The young man’s case has been the subject of an international outcry, with a group of UN human rights experts describing it as a possible breach of the kingdom’s commitments to uphold international law.

Campaign groups say Mr al-Nimr, who was arrested in 2012 for his participation in Arab Spring protests when he was just 16 or 17 years old, could be beheaded and crucified at any time.

In a series of messages posted to YouTube and Twitter, activists claiming to represent Anonymous said a host of Saudi government websites, including that of the ministry of justice, had been taken offline for hours at a time.

A number of official websites appeared to be inaccessible on Sunday morning, after Anonymous members posted a “target list” to the Paste bin website.

In a statement, addressed to “King Salman and the Saudi Arabian government”, activists warned: “An innocent young teenage boy has been sentenced to death in Saudi Arabia and we will not stand by and watch.

“13 Judges have already approved the death sentence of Ali Mohammed al-Nimr, meaning only King Salman has to approve it.
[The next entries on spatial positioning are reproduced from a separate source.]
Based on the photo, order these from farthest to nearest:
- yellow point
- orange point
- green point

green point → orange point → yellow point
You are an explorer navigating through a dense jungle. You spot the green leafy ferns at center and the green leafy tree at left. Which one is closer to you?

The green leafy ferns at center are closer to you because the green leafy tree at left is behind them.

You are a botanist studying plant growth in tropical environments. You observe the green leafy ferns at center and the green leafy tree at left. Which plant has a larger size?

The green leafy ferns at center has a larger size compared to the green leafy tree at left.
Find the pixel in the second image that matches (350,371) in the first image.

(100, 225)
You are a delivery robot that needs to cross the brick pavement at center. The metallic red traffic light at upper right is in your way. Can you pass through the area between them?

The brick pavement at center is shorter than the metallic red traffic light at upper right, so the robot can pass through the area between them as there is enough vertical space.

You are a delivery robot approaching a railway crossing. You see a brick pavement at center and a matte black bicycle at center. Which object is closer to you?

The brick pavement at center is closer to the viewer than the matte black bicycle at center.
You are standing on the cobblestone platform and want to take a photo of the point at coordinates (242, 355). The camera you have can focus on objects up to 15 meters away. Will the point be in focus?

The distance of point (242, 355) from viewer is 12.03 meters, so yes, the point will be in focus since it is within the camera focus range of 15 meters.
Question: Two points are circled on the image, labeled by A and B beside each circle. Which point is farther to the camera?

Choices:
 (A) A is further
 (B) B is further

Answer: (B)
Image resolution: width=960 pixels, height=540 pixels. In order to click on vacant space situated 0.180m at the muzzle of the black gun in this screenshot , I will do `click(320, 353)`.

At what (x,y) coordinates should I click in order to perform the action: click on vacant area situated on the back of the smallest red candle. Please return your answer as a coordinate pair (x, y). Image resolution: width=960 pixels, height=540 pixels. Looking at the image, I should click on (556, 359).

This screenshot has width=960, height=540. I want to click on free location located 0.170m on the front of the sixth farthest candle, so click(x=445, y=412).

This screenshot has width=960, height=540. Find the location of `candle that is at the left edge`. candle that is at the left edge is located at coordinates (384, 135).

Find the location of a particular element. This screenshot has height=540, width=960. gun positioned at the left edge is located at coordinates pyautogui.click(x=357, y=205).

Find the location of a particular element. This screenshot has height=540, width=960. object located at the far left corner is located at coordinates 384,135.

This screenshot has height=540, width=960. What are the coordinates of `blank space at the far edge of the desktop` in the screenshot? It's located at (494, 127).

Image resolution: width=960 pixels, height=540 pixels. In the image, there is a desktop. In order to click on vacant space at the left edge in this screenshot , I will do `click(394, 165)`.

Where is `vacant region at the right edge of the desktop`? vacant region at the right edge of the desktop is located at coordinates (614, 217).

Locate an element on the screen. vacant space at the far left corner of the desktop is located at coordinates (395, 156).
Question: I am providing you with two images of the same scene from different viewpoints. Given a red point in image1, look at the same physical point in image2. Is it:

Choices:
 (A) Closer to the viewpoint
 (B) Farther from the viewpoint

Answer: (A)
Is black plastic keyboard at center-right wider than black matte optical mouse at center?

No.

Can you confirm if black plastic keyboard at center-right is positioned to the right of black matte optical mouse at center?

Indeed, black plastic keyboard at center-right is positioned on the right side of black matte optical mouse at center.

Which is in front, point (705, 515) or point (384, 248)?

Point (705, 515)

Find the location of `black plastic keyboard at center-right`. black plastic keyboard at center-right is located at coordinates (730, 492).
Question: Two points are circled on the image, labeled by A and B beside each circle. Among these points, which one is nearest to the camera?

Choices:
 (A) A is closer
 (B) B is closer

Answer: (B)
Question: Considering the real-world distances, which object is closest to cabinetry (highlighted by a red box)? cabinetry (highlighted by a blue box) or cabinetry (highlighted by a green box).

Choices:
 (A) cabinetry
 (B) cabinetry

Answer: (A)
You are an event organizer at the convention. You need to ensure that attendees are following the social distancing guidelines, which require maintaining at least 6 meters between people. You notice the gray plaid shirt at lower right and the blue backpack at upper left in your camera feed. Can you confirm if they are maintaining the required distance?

We cannot and will not allow this to happen.”

In a letter to Prime Minister, the Labour leader Jeremy Corbyn called on David Cameron to do more to intervene in Mr al-Nimr’s case.

Mr Corbyn wrote that the young man’s story involved “numerous fair trial violations”. He said: “As you may be aware, Ali has now exhausted all his appeals and could be executed any day - in a particularly horrific manner, which involves beheading and the public display or ‘crucifixion’ of the body.”

He urged Mr Cameron to raise the case “directly” with the Saudi authorities, and questioned  the terms of a Ministry of Justice bid to provide services to Saudi prisons.

“Ali's case is especially urgent - the secrecy of the Saudi system means that he could face execution at any time, and even his family may only find out after the event,” he said. “There is therefore no time to spare in taking this up with the Saudi authorities, if we are to prevent a grave injustice.”

The UK Foreign Office has said it will raise Mr al-Nimr’s case “urgently” with the Saudi authorities.